ROANOKE TIMES

                         Roanoke Times
                 Copyright (c) 1995, Landmark Communications, Inc.

DATE: MONDAY, July 25, 1994                   TAG: 9407250090
SECTION: SPORTS                    PAGE: B-3   EDITION: METRO 
SOURCE: By BOB ZELLER STAFF WRITER
DATELINE: TALLADEGA, ALA.                                LENGTH: Medium


EARLY DEPARTURES SHUFFLE STANDINGS

The highly tuned, restrictor-plate engines used at Talladega Superspeedway are usually running on the ragged edge of destruction and sometimes even the most reliable ones break.

And in Sunday's DieHard 500, two of the best drivers - Rusty Wallace and Dale Earnhardt - went home early after their engines burned up.

Earnhardt and Wallace not finishing shuffled the standings at the top of the Winston Cup points. And after Ernie Irvan finished third in the race, he found himself back on top in the championship battle.

Irvan now has a 16-point lead over Earnhardt, while Wallace dropped to fourth, 34 points behind Mark Martin, who took over third. Wallace is 292 points behind Irvan.

Wallace's departure was a shocker because it happened so fast.
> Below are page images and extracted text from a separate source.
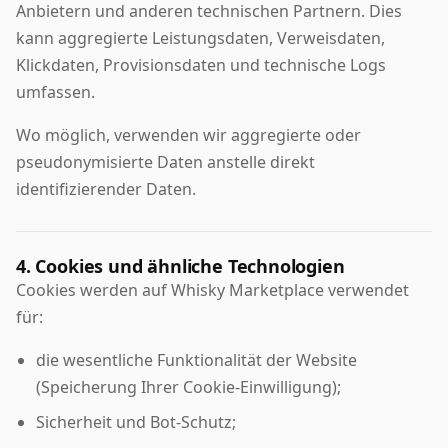
Anbietern und anderen technischen Partnern. Dies
kann aggregierte Leistungsdaten, Verweisdaten,
Klickdaten, Provisionsdaten und technische Logs
umfassen.
Wo möglich, verwenden wir aggregierte oder
pseudonymisierte Daten anstelle direkt
identifizierender Daten.
4. Cookies und ähnliche Technologien
Cookies werden auf Whisky Marketplace verwendet
für:
die wesentliche Funktionalität der Website
(Speicherung Ihrer Cookie-Einwilligung);
Sicherheit und Bot-Schutz;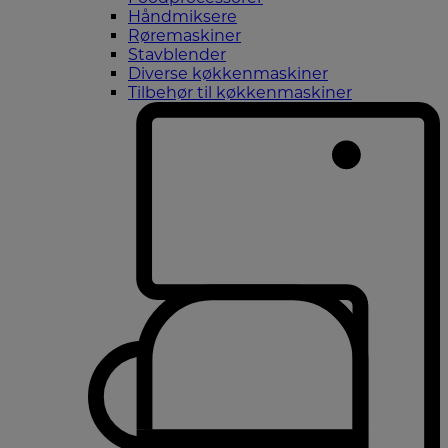
Håndmiksere
Røremaskiner
Stavblender
Diverse køkkenmaskiner
Tilbehør til køkkenmaskiner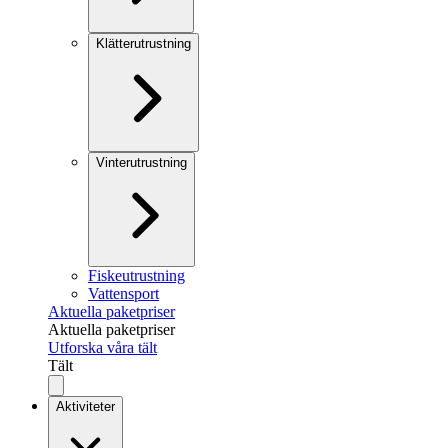
Klätterutrustning
Vinterutrustning
Fiskeutrustning
Vattensport
Aktuella paketpriser
Aktuella paketpriser
Utforska våra tält
Tält
Aktiviteter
He was off the pace after only seven laps. Wallace completed one more circuit and finished dead last in 42nd.

As his Ford smoked around the track, Wallace told his crew: ``It blowed up. No fixing it. The car was handling. Everything was all right. Lost a motor. Sorry, guys, the party's over.''

Moments later, standing beside his dead car in the garage, Wallace said: ``I really haven't had much luck at all at Talladega, but at least I had a car that could handle this time. We just lost a cylinder. The thing that upsets me is that this really affects our hunt for the championship.''

Earnhardt's engine went sour shortly after his first green flag pit stop on lap 73, although he motored around several more times with a power plant that sounded as if it had been built in 1910. He lasted 80 laps and finished 32nd.

``We burned a piston,'' he said. ``Then we went back out and tried to run some more and burned another piston. We were trying to get the best out of it that we could. I think we might have burned three by now.''

Earnhardt pinpointed the reason for the engine failure: ``Coming out of the pits by myself, I didn't have any drafting partners. I didn't have any wind in the car and it was laboring along about 6,000 rpm. That's when it burned a piston.''

As for the championship, Earnhardt said, ``It's not over with by a long shot.''

Geoff Bodine also blew an engine, dropping out after 136 laps to finish 33rd.

``It blew up,'' Bodine said. ``We don't know what happened. We don't know if we burnt a piston like a lot of guys today or if we had a parts failure inside. You don't know until you take it apart.''

``When they're running that close to the edge, they're more susceptible to detonating,'' said Bodine's engine builder, Danny Glad.

Other drivers who failed to finish after their engines failed, mostly because of burned pistons, were Jeff Gordon, Dale Jarrett, Michael Waltrip, Jeff Purvis, Joe Nemechek and Loy Allen.

Car owner Jack Roush, an articulate expert on engines, explained the reason for the rash of failures: ``The restrictor plate engines are real sensitive to partial throttle,'' he said. ``Cars were loose today and sometimes they couldn't run wide open, so the drivers had to breath the throttle. And that's when the burned pistons started showing up.''

Larry McReynolds, Irvan's crew chief, agreed with Roush's assessment and added that many of the burned pistons occurred when drivers were entering or leaving the pits and getting off or on the accelerator

BUZZ ALDRIN'S VISIT: Never did the Winston Cup drivers listen more attentively to a speaker in the driver's meeting than when the race's grand marshal, Apollo 11 astronaut Edwin ``Buzz'' Aldrin, spoke Sunday morning.

After receiving a standing ovation, the second man to walk on the moon held everyone's attention with a short but inspiring speech.

``I feel honored to be in the presence of the legends of driving,'' Aldrin said. He broke everyone up when he said, ``We were flying at seven miles per second coming back into the atmosphere. But we weren't very close to anything.''

IN THE LINE OF DUTY: Dale Earnhardt's car carried a No.12 decal Sunday in memory of a fan.

Lt. Mike Lutz, a member of the Muskingum (Ohio) County sheriff's department, who was killed in the line of duty recently, was a staunch Earnhardt fan. The officer's will requested that a black Earnhardt flag fly above his grave on the day of his burial, and the Earnhardt team saluted back by carrying the decal.

MONTE CARLO TEST: Dale Jarrett remains in Talladega today to test the new Chevrolet Monte Carlo, which will replace the Lumina as Chevy's Winston Cup car in 1995.